Rav Stern is not a rebbe only for chassidim. He unites thousands both in Israel and around the world, likely because of his multifaceted affiliations. He is Hungarian-born, but he grew up among the giants of the litvishe community and was personally nurtured by the Chazon Ish. At the same time, Rav Stern is fully proficient in chassidic Torah and the esoteric world of Kabbalah; 40 years ago he received an endorsement of his enormous powers of tefillah from the Beis Yisrael of Gur zy”a. Yet he combines chassidus with the Torah of his rebbi muvhak, Rav Yechezkel Levenstein ztz”l, his mentor from the time he was a bochur in Ponevezh. (In fact, the shiurim of Ponevezh rosh yeshivah Rav Dovid Povarsky that were prepared for publication are based on Rav Stern’s notebooks from yeshivah.)
After fleeing Serdehely, Hungary, to pre-state Palestine with his family, Reb Yisrael Zecharia Stern established a successful business in Bnei Brak. He would often visit the rebbes of Gur with his son, Dovid Chaim.

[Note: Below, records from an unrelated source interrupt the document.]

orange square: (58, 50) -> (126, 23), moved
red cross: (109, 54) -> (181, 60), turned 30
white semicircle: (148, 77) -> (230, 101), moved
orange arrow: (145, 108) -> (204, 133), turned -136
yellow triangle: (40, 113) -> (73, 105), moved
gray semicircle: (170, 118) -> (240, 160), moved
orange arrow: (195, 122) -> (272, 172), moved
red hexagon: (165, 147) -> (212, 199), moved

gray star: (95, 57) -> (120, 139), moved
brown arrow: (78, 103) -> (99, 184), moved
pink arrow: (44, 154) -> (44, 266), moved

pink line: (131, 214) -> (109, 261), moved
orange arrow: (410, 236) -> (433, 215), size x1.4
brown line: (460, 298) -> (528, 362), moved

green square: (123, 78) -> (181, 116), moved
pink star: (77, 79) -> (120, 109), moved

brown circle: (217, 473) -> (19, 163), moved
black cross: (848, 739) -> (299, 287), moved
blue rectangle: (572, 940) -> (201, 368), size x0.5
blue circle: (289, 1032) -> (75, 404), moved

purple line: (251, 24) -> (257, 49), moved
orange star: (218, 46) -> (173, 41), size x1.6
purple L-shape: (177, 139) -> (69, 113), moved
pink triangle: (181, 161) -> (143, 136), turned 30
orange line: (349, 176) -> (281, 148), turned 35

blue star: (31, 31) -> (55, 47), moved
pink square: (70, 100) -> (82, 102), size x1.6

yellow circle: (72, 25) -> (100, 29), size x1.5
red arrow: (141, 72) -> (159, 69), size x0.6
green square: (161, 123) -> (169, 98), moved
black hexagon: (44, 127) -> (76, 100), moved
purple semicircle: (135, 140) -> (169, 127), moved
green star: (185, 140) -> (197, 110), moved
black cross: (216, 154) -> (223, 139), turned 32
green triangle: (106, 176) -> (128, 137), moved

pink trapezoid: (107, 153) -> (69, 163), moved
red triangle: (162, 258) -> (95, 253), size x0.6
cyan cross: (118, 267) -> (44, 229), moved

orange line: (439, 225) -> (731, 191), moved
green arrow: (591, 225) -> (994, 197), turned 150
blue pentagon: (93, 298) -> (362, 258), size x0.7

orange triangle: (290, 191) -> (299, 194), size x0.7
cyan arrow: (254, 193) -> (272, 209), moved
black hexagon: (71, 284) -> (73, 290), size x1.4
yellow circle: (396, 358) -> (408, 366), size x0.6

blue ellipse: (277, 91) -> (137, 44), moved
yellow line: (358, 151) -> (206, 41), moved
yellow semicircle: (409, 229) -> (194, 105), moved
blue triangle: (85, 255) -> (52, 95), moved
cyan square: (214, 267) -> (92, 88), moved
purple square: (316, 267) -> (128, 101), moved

When Reb Yisrael Zecharia’s wife was declared a “vegetable” after a massive stroke, father and son traveled to the Beis Yisrael of Gur. But when the Beis Yisrael was asked for a brachah for the ailing mother, he turned to Reb Yisrael Zecharia and said, “Your son has a great power of tefillah.” Then he instructed the young Dovid Chaim, “Go and daven for her. It’s her only hope.” The young man davened, but apparently did not understand what great powers of tefillah the Rebbe was referring to.